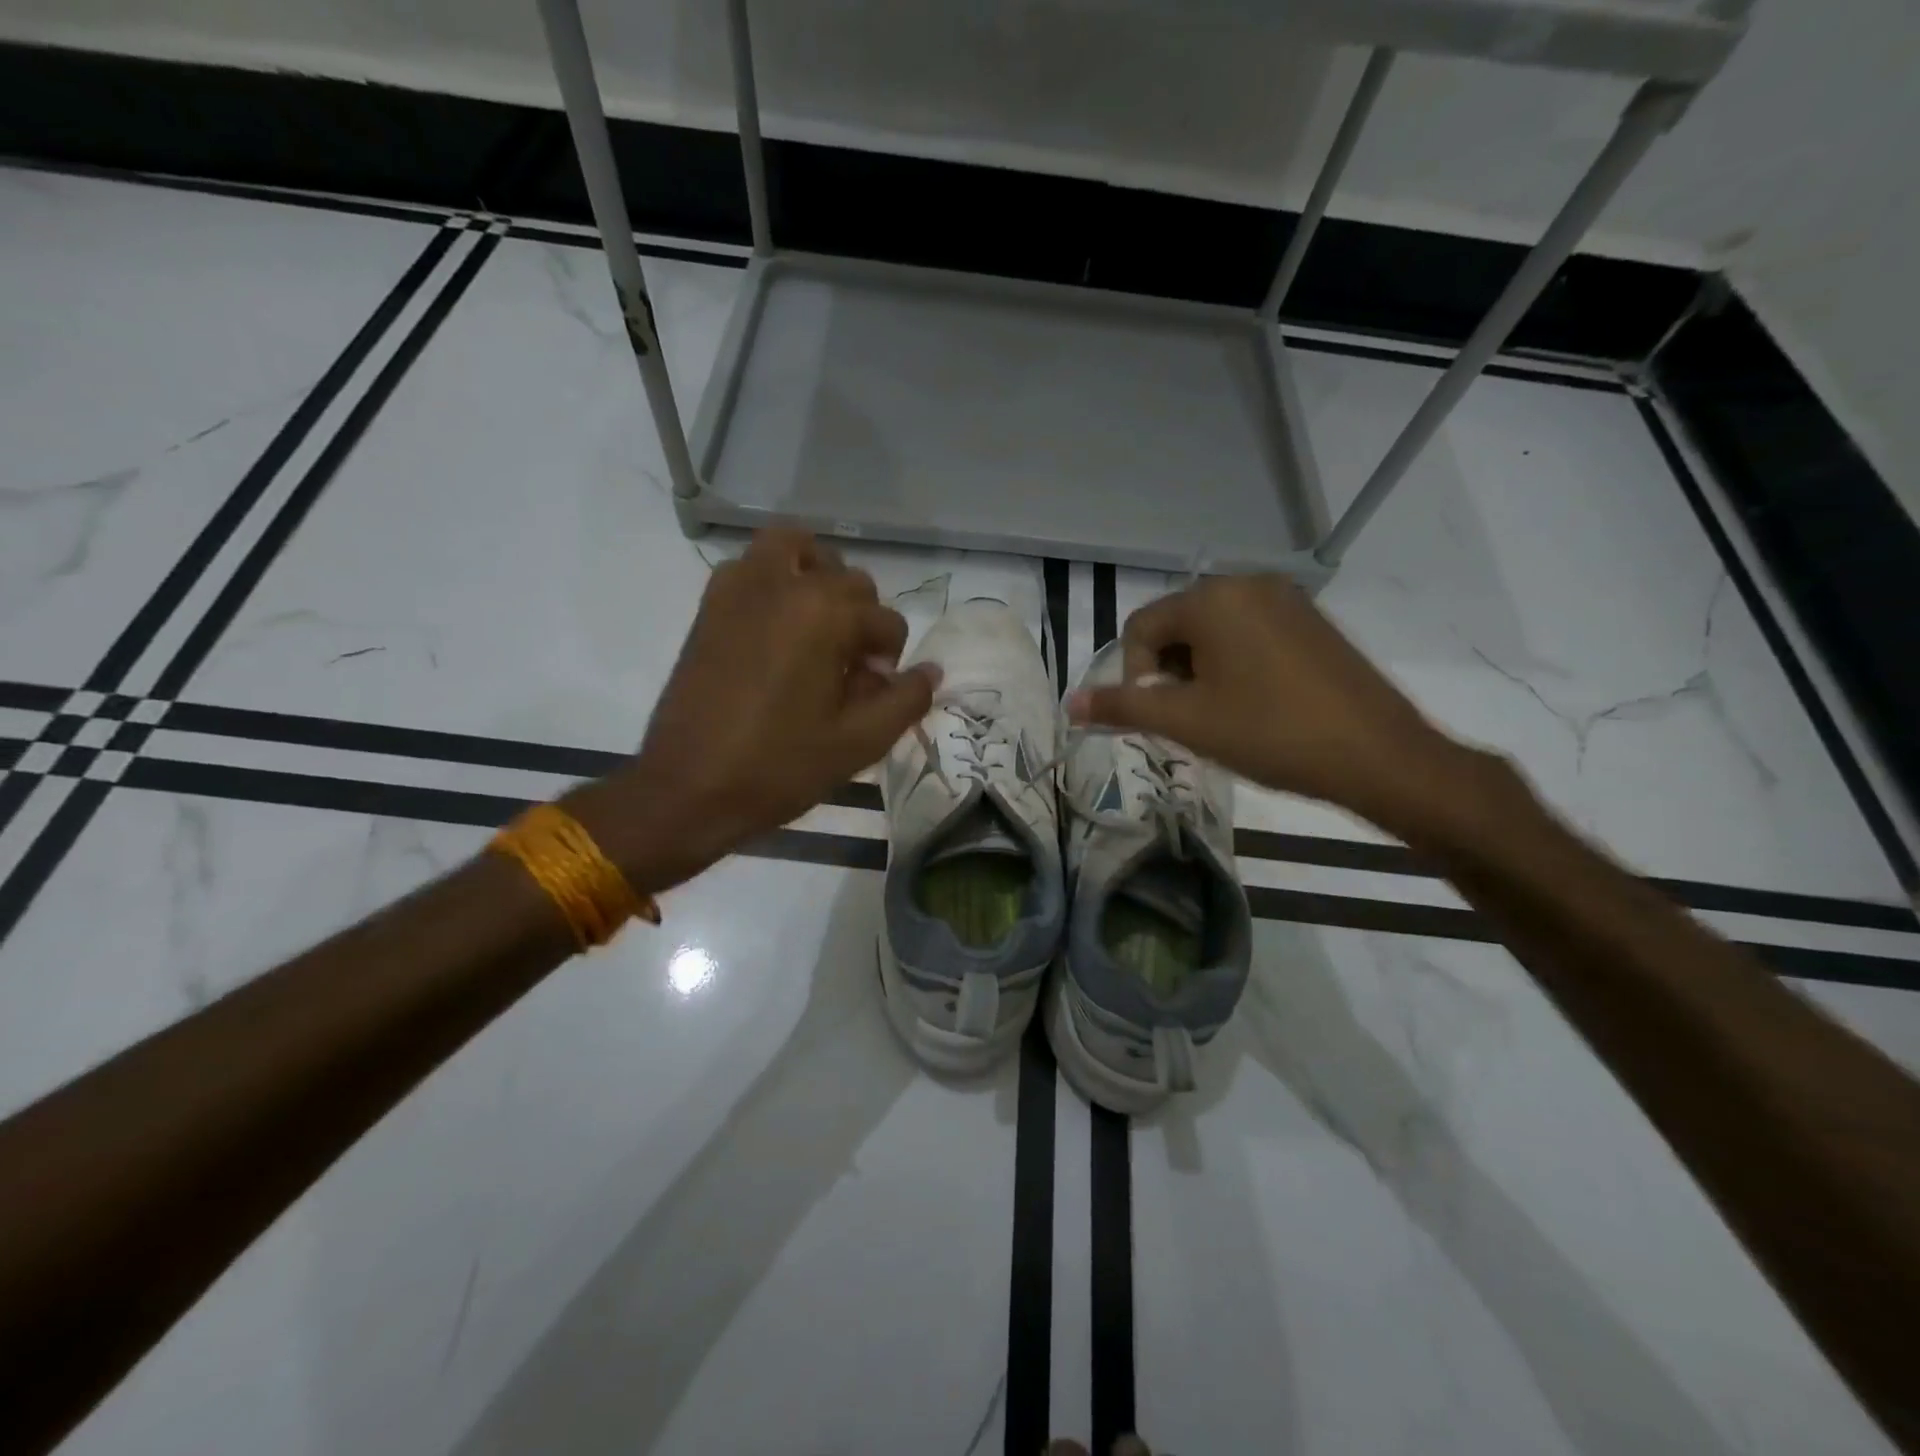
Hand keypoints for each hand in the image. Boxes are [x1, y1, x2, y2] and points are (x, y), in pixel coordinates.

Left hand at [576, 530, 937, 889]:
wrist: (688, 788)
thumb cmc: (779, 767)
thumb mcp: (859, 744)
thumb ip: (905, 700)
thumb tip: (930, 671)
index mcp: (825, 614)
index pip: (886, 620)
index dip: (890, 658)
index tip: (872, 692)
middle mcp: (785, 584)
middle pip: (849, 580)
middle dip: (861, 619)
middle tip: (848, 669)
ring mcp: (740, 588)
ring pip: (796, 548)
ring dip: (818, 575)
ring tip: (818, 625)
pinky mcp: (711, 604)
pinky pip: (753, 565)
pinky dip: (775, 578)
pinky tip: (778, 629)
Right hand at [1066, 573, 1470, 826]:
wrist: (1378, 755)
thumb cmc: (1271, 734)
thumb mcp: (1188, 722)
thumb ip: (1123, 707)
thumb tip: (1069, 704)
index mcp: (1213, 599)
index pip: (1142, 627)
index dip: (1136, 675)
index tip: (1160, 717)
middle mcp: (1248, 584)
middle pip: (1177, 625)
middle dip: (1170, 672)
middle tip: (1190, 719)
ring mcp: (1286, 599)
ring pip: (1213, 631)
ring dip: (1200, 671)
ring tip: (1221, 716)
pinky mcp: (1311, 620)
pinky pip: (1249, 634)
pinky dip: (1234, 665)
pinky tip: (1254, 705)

------------------------

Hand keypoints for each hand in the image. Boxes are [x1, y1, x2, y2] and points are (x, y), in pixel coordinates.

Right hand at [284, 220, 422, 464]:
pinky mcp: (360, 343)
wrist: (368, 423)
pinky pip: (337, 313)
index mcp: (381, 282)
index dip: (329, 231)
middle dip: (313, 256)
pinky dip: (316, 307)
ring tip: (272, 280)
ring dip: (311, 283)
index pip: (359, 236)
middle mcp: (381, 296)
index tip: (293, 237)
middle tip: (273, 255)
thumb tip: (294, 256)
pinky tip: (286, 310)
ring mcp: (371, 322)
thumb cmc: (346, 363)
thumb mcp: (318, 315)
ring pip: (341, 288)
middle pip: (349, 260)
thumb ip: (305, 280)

------------------------

### BRIEF
Return all lines of the material above in which the word "index" occurs.

### ANSWER BOX
index mcp: (825, 614)
index pip: (886, 620)
index dip: (890, 658)
index tip: (872, 692)
index mcp: (1213, 599)
index pip: (1142, 627)
index dip: (1136, 675)
index tip: (1160, 717)
index mcp: (381, 282)
index dip: (329, 231)
index pip: (359, 236)
index tip: (293, 237)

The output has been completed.